The continued downscaling of semiconductor transistors, both laterally and in depth, results in acute characterization challenges. Metrology tools must ensure lateral resolution of a few nanometers as well as high depth resolution while retaining high sensitivity.

Dynamic Secondary Ion Mass Spectrometry (SIMS) enables access to high depth resolution at low primary impact energies (≤500 eV). However, it still utilizes a micron sized beam to probe nanometer sized structures. In order to overcome the beam size limitation when analyzing small features, one can seek to localize (laterally and in depth) the signal emitted by the device by specifically tracking the molecular secondary ions emitted from the 3D area of interest. This novel method is referred to as Self-Focusing SIMS.

Four test samples produced by the same SiGe growth recipe were employed to both investigate a micro-loading growth effect and validate a new quantification model. The samples used were a SiGe blanket wafer, a SIMS pad in the scribe line (50x60 μm2) which is larger than the beam size, an equally spaced uniformly boron doped vertical SiGe FIN structure with evenly spaced SiGe and Si3N4, and an SRAM device with SiGe structure occupying 11% of the total analysis area.

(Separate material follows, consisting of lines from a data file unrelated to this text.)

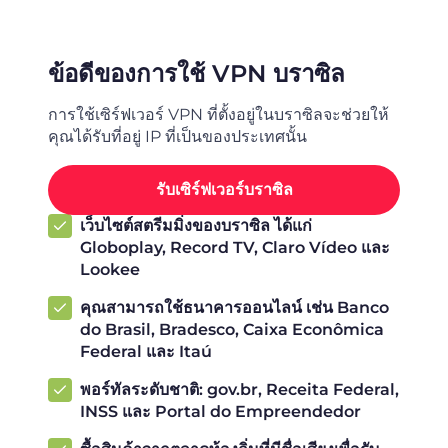
ข้อดีของการใช้ VPN บราซิล
การใช้เซิร์ฟเวอร์ VPN ที่ตั้งอยู่ในบราซิลจะช่วยให้
คุณได้รับที่อยู่ IP ที่เป็นของประเทศนั้น
รับเซิร์ฟเวอร์บราซิล
เว็บไซต์สตรีมมิ่งของบราซิล ได้แก่
Globoplay, Record TV, Claro Vídeo และ
Lookee
คุณสามารถใช้ธนาคารออนไลน์ เช่น Banco
do Brasil, Bradesco, Caixa Econômica
Federal และ Itaú
พอร์ทัลระดับชาติ: gov.br, Receita Federal,
INSS และ Portal do Empreendedor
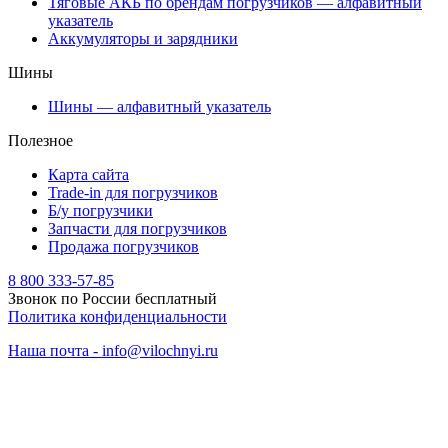
Тяговые АКБ по брендам погрузчиков — алфавитный
указатель
Аккумуляторы и зарядники
Шины
Шины — алфавитный указатель
Полезное
Карта сайта
Trade-in для погрузчиков
Б/у погрузчики
Запчасти для погрузчиков
Продажа погрузчиков
8 800 333-57-85
Звонок по России бесплатный
Политика конфиденциальности
Наша почта - info@vilochnyi.ru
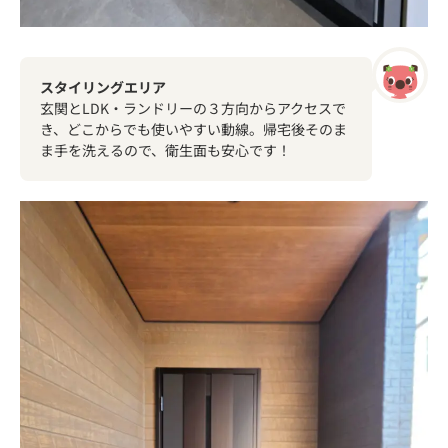
スタイリングエリア
玄関とLDK・ランドリーの３方向からアクセスで
き、どこからでも使いやすい動線。帰宅後そのま
ま手を洗えるので、衛生面も安心です！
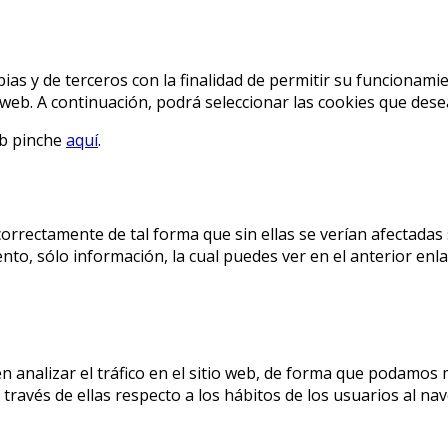
ias y de terceros con la finalidad de permitir su funcionami
o web. A continuación, podrá seleccionar las cookies que dese
eb pinche
aquí
.
correctamente de tal forma que sin ellas se verían afectadas
to, sólo información, la cual puedes ver en el anterior enla
n analizar el tráfico en el sitio web, de forma que podamos 
ravés de ellas respecto a los hábitos de los usuarios al nave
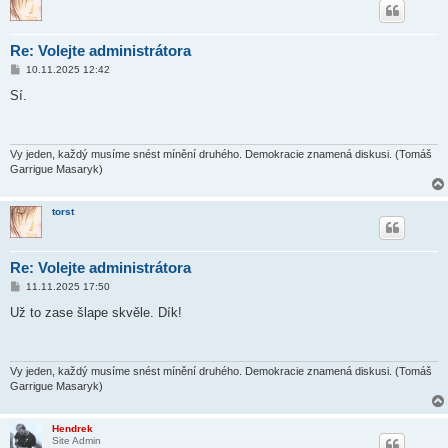
Re: Volejte administrátora
P
10.11.2025 12:42
ř
í
Sí.
s
p
ě
v
e
Vy jeden, každý musíme snést mínění druhého. Demokracie znamená diskusi. (Tomáš
k
Garrigue Masaryk)
torst
Re: Volejte administrátora
P
11.11.2025 17:50
ř
í
Už to zase šlape skvěle. Dík!
s
p
ě
v
e
Vy jeden, každý musíme snést mínění druhého. Demokracie znamená diskusi. (Tomáš
k
Garrigue Masaryk)
Hendrek
Site Admin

The Self-Focusing SIMS approach to analyzing small features proved about ten times faster than a direct study of the feature with say TEM or APT. In addition, as SIMS is averaging over many such structures, the signal-to-noise is high, resulting in more statistically reliable results compared to TEM or APT. On the other hand, no compositional variation within the confined area can be determined using this technique.